Acting in response to Syrian President Bashar Al-Assad's reported use of chemical weapons, the United States launched missile strikes against a Syrian airbase early Friday morning. President Trump announced the military retaliation from Florida, saying he had ordered a "targeted military strike" that was in the "vital, national security interest of the United States." Tomahawk missiles struck a northern Syrian airbase that U.S. officials believe to have been essential in carrying out Tuesday's poison gas attack on Khan Sheikhoun. Several countries have since announced their support for the U.S. airstrike, including Australia, Great Britain, and Turkey.

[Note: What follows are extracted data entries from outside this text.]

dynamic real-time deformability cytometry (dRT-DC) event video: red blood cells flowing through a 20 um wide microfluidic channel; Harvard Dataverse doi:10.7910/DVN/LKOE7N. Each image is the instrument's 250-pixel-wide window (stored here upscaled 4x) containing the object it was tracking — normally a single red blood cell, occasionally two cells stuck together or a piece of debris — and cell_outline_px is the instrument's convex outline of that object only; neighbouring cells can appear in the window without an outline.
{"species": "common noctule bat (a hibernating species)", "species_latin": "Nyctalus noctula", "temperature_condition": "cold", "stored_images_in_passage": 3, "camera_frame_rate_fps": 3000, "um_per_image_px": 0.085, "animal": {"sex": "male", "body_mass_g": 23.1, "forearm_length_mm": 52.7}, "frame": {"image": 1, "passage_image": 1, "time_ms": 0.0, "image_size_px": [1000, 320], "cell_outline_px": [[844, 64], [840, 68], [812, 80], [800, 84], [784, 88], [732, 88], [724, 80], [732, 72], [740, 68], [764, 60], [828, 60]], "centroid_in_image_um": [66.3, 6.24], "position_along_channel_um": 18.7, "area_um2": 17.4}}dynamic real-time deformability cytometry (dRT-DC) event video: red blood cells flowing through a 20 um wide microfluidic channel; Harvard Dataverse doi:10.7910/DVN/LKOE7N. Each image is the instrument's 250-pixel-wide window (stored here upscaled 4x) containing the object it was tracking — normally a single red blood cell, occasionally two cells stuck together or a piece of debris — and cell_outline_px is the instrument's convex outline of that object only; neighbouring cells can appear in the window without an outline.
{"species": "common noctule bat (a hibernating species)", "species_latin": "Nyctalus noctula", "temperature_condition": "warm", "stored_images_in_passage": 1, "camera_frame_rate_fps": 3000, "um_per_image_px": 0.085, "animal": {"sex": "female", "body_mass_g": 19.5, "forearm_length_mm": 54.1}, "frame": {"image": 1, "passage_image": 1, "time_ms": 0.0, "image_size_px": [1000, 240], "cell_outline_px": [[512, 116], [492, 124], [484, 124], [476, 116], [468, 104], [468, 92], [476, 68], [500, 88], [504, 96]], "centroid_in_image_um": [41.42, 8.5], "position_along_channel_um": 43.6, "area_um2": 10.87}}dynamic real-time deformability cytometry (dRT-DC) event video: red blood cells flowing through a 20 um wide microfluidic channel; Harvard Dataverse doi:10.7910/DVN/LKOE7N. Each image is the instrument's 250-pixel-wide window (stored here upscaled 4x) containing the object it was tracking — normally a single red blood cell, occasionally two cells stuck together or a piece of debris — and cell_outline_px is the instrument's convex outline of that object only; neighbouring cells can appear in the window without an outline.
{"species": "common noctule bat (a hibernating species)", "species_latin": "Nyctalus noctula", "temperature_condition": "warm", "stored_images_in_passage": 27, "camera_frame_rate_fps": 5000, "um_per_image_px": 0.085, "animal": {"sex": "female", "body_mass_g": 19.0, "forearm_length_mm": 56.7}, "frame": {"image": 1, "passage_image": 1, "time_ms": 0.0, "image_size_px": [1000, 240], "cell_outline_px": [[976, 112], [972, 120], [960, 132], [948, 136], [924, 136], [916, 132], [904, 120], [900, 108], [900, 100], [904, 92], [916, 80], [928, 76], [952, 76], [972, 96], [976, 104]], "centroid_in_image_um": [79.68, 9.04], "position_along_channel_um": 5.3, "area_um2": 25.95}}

A spokesperson for the U.K. issued a statement saying their "government fully supports the U.S. action, which we believe was an appropriate response to the barbaric chemical weapons attack launched by the Syrian regime and is intended to deter further attacks." Additionally, Defense Secretary Michael Fallon said the airstrikes were "wholly appropriate" and that Prime Minister Theresa May had been "informed throughout" the U.S. military response.
Australian Prime Minister Malcolm Turnbull expressed his country's support for the U.S. retaliation in Syria. Turnbull described the airstrikes as "a calibrated, proportionate and targeted response" and said Australia will remain "fully committed as a coalition partner to our ongoing military operations in Iraq and Syria."

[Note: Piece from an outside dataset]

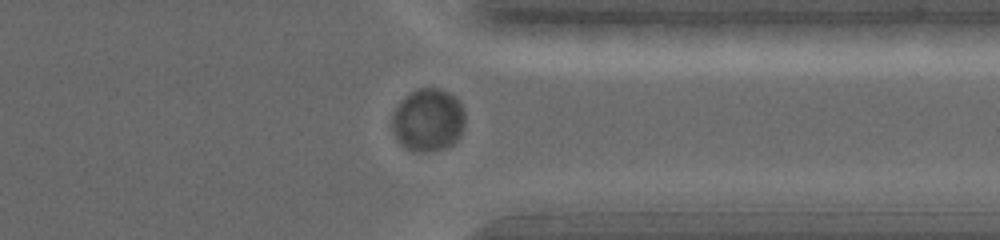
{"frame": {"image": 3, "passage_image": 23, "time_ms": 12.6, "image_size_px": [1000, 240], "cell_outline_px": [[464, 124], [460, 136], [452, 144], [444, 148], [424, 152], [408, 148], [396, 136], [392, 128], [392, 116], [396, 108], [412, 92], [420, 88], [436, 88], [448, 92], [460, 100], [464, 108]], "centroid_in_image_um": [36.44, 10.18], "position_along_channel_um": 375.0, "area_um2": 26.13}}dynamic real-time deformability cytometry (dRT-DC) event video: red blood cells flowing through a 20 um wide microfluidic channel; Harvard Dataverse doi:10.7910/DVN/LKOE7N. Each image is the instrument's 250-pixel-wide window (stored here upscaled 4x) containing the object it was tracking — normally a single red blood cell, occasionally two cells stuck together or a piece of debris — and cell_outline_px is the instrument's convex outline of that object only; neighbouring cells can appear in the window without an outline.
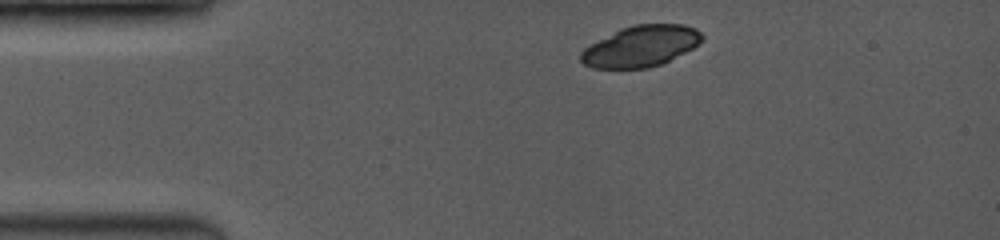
{"species": "common noctule bat (a hibernating species)", "species_latin": "Nyctalus noctula", "temperature_condition": "room temperature", "stored_images_in_passage": 2, "camera_frame_rate_fps": 3500, "um_per_image_px": 0.085, "animal": {"sex": "female", "body_mass_g": 19.0, "forearm_length_mm": 53.3}, "frame": {"image": 1, "passage_image": 1, "time_ms": 0.0, "image_size_px": [1000, 240], "cell_outline_px": [[704, 40], [692, 48], [660, 64], [648, 68], [592, 68], [584, 64], [580, 60], [580, 52], [584, 48], [624, 28], [636, 24], [680, 24], [696, 28], [704, 36]], "centroid_in_image_um": [54.5, 3.93], "position_along_channel_um": 30.5, "area_um2": 28.44}}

Fellow NATO member Turkey also backed the U.S. action in Syria. A spokesman for President Tayyip Erdogan said the airstrikes were "an important step to ensure that chemical and conventional attacks against the civilian population do not go unpunished." Turkey is also calling for Assad to be immediately removed from power in Syria.

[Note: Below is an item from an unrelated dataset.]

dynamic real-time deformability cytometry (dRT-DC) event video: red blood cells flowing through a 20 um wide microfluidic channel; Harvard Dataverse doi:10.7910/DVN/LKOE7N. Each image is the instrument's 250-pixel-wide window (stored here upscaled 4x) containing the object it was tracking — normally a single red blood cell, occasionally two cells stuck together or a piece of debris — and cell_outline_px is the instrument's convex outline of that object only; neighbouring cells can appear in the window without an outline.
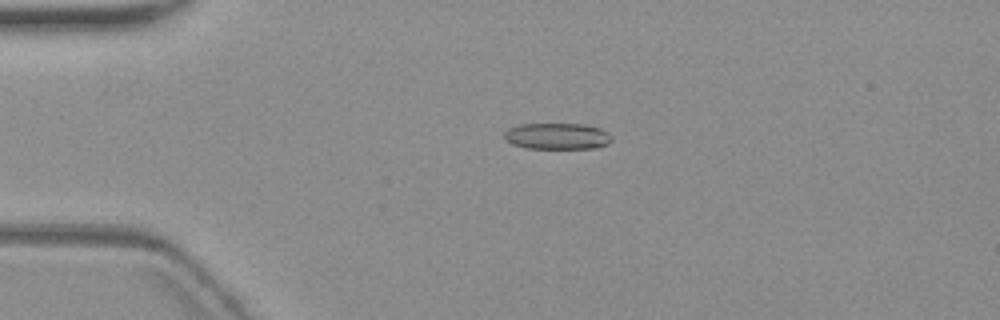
{"species": "common noctule bat (a hibernating species)", "species_latin": "Nyctalus noctula", "temperature_condition": "warm", "stored_images_in_passage": 5, "camera_frame_rate_fps": 3000, "um_per_image_px": 0.085, "animal": {"sex": "female", "body_mass_g": 19.3, "forearm_length_mm": 54.1}, "frame": {"image": 1, "passage_image": 4, "time_ms": 3.667, "image_size_px": [1000, 320], "cell_outline_px": [[612, 140], [608, 144], [596, 148], [524, 148], [512, 144], [504, 140], [504, 132], [508, 128], [520, 124], [584, 124], [600, 128], [608, 132], [612, 136]], "centroid_in_image_um": [47.35, 11.57], "position_along_channel_um": 37.6, "area_um2": 16.65}}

Germany said the U.S. response to the use of chemical weapons was "understandable." Foreign Minister Sigmar Gabriel expressed disappointment in the U.N.'s inability to condemn Tuesday's attack on Khan Sheikhoun, but said it was important to seek peace through diplomatic means going forward.
In a joint statement released Friday, France and Germany stated, "Assad bears full responsibility for this development." In an interview with Reuters, French Foreign Minister Jean-Marc Ayrault said, "Use of chemical weapons is appalling and should be punished because it is a war crime."
Donald Tusk, president of the European Union, tweeted in seeming support of the U.S. retaliation, saying such action showed "needed resolve" and stating the EU would work with the United States in order to stop the "brutality in Syria."
US strikes show needed resolve against barbaric chemical attacks. EU will work with the US to end brutality in Syria.— Donald Tusk (@eucopresident) April 7, 2017
Most notably in opposition to the U.S. airstrikes are Russia and Iran. News agencies have reported that Russian President Vladimir Putin believes the airstrikes are in violation of international law and have "seriously damaged" relations between Russia and the United States. Iran called the strikes "destructive and dangerous" and said they would serve to strengthen terrorist organizations in the region.